Things to do —
1. Summarize the forum thread in two sentences.
2. In the forum thread, what is "DV's" short for?

Document segment —
══════

# Adding performance to my Allroad



## jfink004 (Aug 7, 2001)

I'd like to add some performance to my Allroad (2001 2.7T with 110k miles). Also, I'm considering getting a small boat (7/8 person inboard/outboard). Is my Allroad up to the task of towing the boat? Are there reasonable performance enhancements that I can make that make sense for a 9 year old high-milage vehicle. I love this car. It's seeming the perfect package.


----------



## whitefish (Nov 13, 2003)

get it flashed
new DV's
and a tip chip maybe a new torque coverter


----------



## verb.move (Jun 30, 2006)

*FV-QR*

chip will be very noticeable
piggy pipes will also give you some more power(especially if you are chipped)
many people that also do a lot of towing with their allroad recommend upgrading the brakes to help bring it all to a safer stop.


----------



## jfink004 (Aug 7, 2001)

*Re: (whitefish)*

I appreciate the advice. Truly, and this is unfortunate, but I really don't know what it means to "get it flashed" or what a DV is. Thanks for taking the time. Do you mind elaborating? Also, would a local garage know what I'm talking about? How much of a specialty shop am I going to have to find?


----------



## verb.move (Jun 30, 2006)

*FV-QR*

getting it flashed is the same as getting a chip. it changes the engine management(fueling, timing, boost) and on the 2.7T it usually boosts the hp to over 300 and gobs more torque too. DV's is short for diverter valves, doesnt boost the power but with the increase of boost from a chip the stock diverter valves are liable to fail.
yes most shops should know what you are talking about. diverter valves should probably be purchased online, and usually you can choose the chip by which company has the closest dealer to you(so that if you have a problem its less of a drive to their shop).
search around and you will find more info. audiworld.com and quattroworld.com are good resources.


----------



## Busted Fox WaGeN (Jun 25, 2008)

*Re: FV-QR (verb.move)*

on my ar i did the OCT chip drop in ITG filter 007 dv's took off the back cats did 2.5" from there back through magnaflow mufflers, car is night and day from stock which wasnt actually too slow to begin with for a huge wagon
buying a trailer and hitch and my winter project will be a new torque converter so i feel safer towing my car
so any suggestions on a better tc that will handle towing better?

══════

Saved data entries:

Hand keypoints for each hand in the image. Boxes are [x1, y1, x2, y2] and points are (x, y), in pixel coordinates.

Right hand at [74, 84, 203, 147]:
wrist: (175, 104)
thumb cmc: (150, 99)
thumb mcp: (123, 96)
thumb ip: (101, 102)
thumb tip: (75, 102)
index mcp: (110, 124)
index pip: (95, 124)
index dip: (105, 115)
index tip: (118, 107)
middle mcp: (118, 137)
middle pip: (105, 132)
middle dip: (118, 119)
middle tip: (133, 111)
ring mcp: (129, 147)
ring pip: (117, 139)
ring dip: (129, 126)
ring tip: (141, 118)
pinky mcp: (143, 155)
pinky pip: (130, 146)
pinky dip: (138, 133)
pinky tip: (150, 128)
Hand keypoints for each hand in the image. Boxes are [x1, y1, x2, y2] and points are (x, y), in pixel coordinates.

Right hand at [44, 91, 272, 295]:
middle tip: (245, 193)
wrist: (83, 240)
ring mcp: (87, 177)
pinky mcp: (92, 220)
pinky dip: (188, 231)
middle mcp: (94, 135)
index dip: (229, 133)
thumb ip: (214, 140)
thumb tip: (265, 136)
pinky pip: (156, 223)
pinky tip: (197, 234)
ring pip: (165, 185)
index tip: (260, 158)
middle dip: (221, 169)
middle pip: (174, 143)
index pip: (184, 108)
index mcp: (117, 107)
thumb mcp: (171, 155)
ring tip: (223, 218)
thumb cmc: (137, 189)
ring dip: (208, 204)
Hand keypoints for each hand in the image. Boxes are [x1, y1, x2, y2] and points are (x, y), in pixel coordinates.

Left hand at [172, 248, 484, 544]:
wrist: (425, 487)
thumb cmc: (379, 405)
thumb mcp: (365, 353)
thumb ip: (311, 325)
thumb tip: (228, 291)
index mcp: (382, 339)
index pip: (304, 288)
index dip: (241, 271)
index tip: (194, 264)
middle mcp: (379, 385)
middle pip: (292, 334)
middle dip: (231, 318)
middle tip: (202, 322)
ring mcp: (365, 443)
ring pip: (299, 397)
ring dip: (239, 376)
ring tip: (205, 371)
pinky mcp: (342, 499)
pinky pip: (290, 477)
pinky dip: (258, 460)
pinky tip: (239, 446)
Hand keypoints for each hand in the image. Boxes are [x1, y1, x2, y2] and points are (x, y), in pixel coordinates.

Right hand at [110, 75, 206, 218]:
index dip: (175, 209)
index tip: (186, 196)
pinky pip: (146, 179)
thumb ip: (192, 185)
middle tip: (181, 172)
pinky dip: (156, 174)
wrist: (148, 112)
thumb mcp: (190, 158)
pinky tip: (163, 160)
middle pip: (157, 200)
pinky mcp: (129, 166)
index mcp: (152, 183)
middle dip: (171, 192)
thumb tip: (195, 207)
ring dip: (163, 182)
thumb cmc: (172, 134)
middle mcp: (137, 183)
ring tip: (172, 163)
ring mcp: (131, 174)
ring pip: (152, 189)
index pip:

══════

Set of answers —
1. An Allroad owner asks whether the car can tow a small boat and which performance upgrades make sense for a nine-year-old vehicle with high mileage. Replies recommend a chip or flash, new diverter valves, piggy pipes, upgraded brakes for towing, and possibly a new torque converter, and they explain that flashing changes the engine management while the added boost can cause the stock diverter valves to fail.

2. Diverter valves.